Here we will be following the example on: https://www.mathworks.com/help/distcomp/examples/illustrating-three-approaches-to-gpu-computing-the-mandelbrot-set.html This renders a visualization of the Mandelbrot Set. This example is without using the GPU:

maxIterations = 500;
gridSize = 1000;
xlim = [-0.748766713922161, -0.748766707771757];
ylim = [ 0.123640844894862,  0.123640851045266];

Setup

t = tic();
x = linspace( xlim(1), xlim(2), gridSize );
y = linspace( ylim(1), ylim(2), gridSize );
[xGrid,yGrid] = meshgrid( x, y );
z0 = xGrid + 1i*yGrid;
count = ones( size(z0) );

Calculate

z = z0;
for n = 0:maxIterations
    z = z.*z + z0;
    inside = abs( z )<=2;
    count = count + inside;
end
count = log( count );

Show

cpuTime = toc( t );
figure(1)
imagesc( x, y, count );
axis off
title( sprintf( '%1.2fsecs (without GPU)', cpuTime ) );

We now begin the GPU version.

Setup

t = tic();
% We use the gpuArray.linspace to create an equispaced grid IN THE GPU
% MEMORY.
x = gpuArray.linspace( xlim(1), xlim(2), gridSize );
y = gpuArray.linspace( ylim(1), ylim(2), gridSize );
[xGrid,yGrid] = meshgrid( x, y );
z0 = complex( xGrid, yGrid );

This is another way of initializing an array on the GPU.
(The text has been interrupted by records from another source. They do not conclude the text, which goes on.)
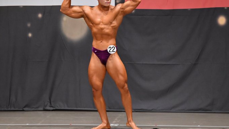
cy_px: 56
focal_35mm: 260
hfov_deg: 8.3
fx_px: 1579
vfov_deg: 4.7
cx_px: 108
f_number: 5.6
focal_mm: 145
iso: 6400
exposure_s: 1/400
count = ones( size(z0), 'gpuArray' );

Now we can work in the standard way with these objects.

Calculate

z = z0;
for n = 0:maxIterations
    z = z.*z + z0;
    inside = abs( z )<=2;
    count = count + inside;
end
count = log( count );

Since the variable "count" was initialized on the GPU we don't actually have the computed data in the processor (and hence Matlab workspace) memory. To bring it back to the CPU we use the "gather" command.

count = gather( count ); % Fetch the data back from the GPU.
GPUTime = toc( t );
figure(2)
imagesc( x, y, count )
axis off
title( sprintf( '%1.3fsecs (GPU) = %1.1fx faster', ...
    GPUTime, cpuTime/GPUTime ) )

% Aaron's Laptop (GTX 860M)
% 19.07s CPU
% 2.256s GPU
delete(gcp('nocreate'))
Parallel pool using the 'local' profile is shutting down.